GIVEN DATA
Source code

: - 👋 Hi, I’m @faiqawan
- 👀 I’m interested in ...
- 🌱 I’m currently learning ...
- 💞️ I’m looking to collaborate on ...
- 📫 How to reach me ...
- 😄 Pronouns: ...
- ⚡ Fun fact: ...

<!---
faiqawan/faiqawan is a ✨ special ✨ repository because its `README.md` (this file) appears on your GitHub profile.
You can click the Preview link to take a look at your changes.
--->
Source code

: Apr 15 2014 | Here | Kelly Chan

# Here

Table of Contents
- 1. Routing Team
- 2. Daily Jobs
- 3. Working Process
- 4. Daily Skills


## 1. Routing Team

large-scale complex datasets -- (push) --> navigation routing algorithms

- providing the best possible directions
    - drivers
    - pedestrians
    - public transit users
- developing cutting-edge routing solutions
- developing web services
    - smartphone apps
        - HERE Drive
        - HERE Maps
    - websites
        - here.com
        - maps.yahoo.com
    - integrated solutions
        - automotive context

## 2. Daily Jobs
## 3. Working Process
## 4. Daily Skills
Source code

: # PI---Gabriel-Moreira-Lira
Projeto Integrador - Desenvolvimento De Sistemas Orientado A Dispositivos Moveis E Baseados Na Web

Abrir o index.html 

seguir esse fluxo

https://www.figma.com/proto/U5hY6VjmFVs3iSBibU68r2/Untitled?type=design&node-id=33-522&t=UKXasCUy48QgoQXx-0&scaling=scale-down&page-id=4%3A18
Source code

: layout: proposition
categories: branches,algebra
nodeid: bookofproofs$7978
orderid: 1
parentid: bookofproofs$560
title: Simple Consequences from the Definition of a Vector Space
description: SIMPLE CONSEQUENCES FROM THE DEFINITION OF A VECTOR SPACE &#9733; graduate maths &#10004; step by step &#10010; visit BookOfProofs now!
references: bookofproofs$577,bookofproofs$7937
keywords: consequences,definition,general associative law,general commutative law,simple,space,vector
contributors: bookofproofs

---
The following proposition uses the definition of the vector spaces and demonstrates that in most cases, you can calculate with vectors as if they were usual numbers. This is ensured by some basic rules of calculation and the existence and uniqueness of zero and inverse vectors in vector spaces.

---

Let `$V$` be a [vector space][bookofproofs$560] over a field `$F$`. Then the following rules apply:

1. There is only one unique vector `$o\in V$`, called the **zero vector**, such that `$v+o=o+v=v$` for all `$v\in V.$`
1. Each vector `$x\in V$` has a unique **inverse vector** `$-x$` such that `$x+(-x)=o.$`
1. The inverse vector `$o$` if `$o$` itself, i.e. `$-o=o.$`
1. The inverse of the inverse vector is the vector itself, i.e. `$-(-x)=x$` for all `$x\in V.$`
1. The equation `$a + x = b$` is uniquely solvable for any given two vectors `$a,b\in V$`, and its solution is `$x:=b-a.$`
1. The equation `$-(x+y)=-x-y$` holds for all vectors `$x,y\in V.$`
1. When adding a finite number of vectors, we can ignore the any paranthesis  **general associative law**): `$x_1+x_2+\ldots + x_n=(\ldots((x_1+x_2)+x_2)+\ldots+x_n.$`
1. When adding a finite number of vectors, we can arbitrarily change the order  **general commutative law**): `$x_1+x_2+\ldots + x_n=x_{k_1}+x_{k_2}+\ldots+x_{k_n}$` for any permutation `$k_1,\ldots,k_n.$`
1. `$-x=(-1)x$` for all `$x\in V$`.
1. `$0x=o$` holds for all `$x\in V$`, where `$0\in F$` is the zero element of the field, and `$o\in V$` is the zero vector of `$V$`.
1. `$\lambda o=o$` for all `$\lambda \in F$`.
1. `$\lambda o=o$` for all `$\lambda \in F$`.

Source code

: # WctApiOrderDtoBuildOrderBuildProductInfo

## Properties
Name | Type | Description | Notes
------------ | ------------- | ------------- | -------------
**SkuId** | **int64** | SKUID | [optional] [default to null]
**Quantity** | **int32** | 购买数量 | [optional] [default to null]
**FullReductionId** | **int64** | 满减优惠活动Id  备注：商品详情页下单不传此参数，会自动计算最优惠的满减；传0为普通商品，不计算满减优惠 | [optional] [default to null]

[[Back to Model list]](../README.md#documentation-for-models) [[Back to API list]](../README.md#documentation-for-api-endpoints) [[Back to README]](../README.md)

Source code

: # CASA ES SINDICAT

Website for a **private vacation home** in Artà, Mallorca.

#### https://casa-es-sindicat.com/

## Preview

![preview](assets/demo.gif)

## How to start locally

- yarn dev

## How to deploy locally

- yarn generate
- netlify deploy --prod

EXERCISE PROMPT
Extract the source text from each of the items above and reproduce it verbatim, keeping every character, line break, and blank line unchanged.

ANSWER
Source code

: - 👋 Hi, I’m @faiqawan
- 👀 I’m interested in ...
- 🌱 I’m currently learning ...
- 💞️ I’m looking to collaborate on ...
- 📫 How to reach me ...
- 😄 Pronouns: ...
- ⚡ Fun fact: ...

<!---
faiqawan/faiqawan is a ✨ special ✨ repository because its `README.md` (this file) appears on your GitHub profile.
You can click the Preview link to take a look at your changes.
--->
Source code

: Apr 15 2014 | Here | Kelly Chan

# Here

Table of Contents
- 1. Routing Team
- 2. Daily Jobs
- 3. Working Process
- 4. Daily Skills


## 1. Routing Team

large-scale complex datasets -- (push) --> navigation routing algorithms

- providing the best possible directions
    - drivers
    - pedestrians
    - public transit users
- developing cutting-edge routing solutions
- developing web services
    - smartphone apps
        - HERE Drive
        - HERE Maps
    - websites
        - here.com
        - maps.yahoo.com
    - integrated solutions
        - automotive context

## 2. Daily Jobs
## 3. Working Process
## 4. Daily Skills
Source code

: # PI---Gabriel-Moreira-Lira
Projeto Integrador - Desenvolvimento De Sistemas Orientado A Dispositivos Moveis E Baseados Na Web

Abrir o index.html 

seguir esse fluxo

https://www.figma.com/proto/U5hY6VjmFVs3iSBibU68r2/Untitled?type=design&node-id=33-522&t=UKXasCUy48QgoQXx-0&scaling=scale-down&page-id=4%3A18
Source code

: layout: proposition
categories: branches,algebra
nodeid: bookofproofs$7978
orderid: 1
parentid: bookofproofs$560
title: Simple Consequences from the Definition of a Vector Space
description: SIMPLE CONSEQUENCES FROM THE DEFINITION OF A VECTOR SPACE &#9733; graduate maths &#10004; step by step &#10010; visit BookOfProofs now!
references: bookofproofs$577,bookofproofs$7937
keywords: consequences,definition,general associative law,general commutative law,simple,space,vector
contributors: bookofproofs

---
The following proposition uses the definition of the vector spaces and demonstrates that in most cases, you can calculate with vectors as if they were usual numbers. This is ensured by some basic rules of calculation and the existence and uniqueness of zero and inverse vectors in vector spaces.

---

Let `$V$` be a [vector space][bookofproofs$560] over a field `$F$`. Then the following rules apply:

1. There is only one unique vector `$o\in V$`, called the **zero vector**, such that `$v+o=o+v=v$` for all `$v\in V.$`
1. Each vector `$x\in V$` has a unique **inverse vector** `$-x$` such that `$x+(-x)=o.$`
1. The inverse vector `$o$` if `$o$` itself, i.e. `$-o=o.$`
1. The inverse of the inverse vector is the vector itself, i.e. `$-(-x)=x$` for all `$x\in V.$`
1. The equation `$a + x = b$` is uniquely solvable for any given two vectors `$a,b\in V$`, and its solution is `$x:=b-a.$`
1. The equation `$-(x+y)=-x-y$` holds for all vectors `$x,y\in V.$`
1. When adding a finite number of vectors, we can ignore the any paranthesis  **general associative law**): `$x_1+x_2+\ldots + x_n=(\ldots((x_1+x_2)+x_2)+\ldots+x_n.$`
1. When adding a finite number of vectors, we can arbitrarily change the order  **general commutative law**): `$x_1+x_2+\ldots + x_n=x_{k_1}+x_{k_2}+\ldots+x_{k_n}$` for any permutation `$k_1,\ldots,k_n.$`
1. `$-x=(-1)x$` for all `$x\in V$`.
1. `$0x=o$` holds for all `$x\in V$`, where `$0\in F$` is the zero element of the field, and `$o\in V$` is the zero vector of `$V$`.
1. `$\lambda o=o$` for all `$\lambda \in F$`.
1. `$\lambda o=o$` for all `$\lambda \in F$`.

Source code

: # WctApiOrderDtoBuildOrderBuildProductInfo

## Properties
Name | Type | Description | Notes
------------ | ------------- | ------------- | -------------
**SkuId** | **int64** | SKUID | [optional] [default to null]
**Quantity** | **int32** | 购买数量 | [optional] [default to null]
**FullReductionId** | **int64** | 满减优惠活动Id  备注：商品详情页下单不传此参数，会自动计算最优惠的满减；传0为普通商品，不计算满减优惠 | [optional] [default to null]

[[Back to Model list]](../README.md#documentation-for-models) [[Back to API list]](../README.md#documentation-for-api-endpoints) [[Back to README]](../README.md)

Source code

: # CASA ES SINDICAT

Website for a **private vacation home** in Artà, Mallorca.

#### https://casa-es-sindicat.com/

## Preview

![preview](assets/demo.gif)

## How to start locally

- yarn dev

## How to deploy locally

- yarn generate
- netlify deploy --prod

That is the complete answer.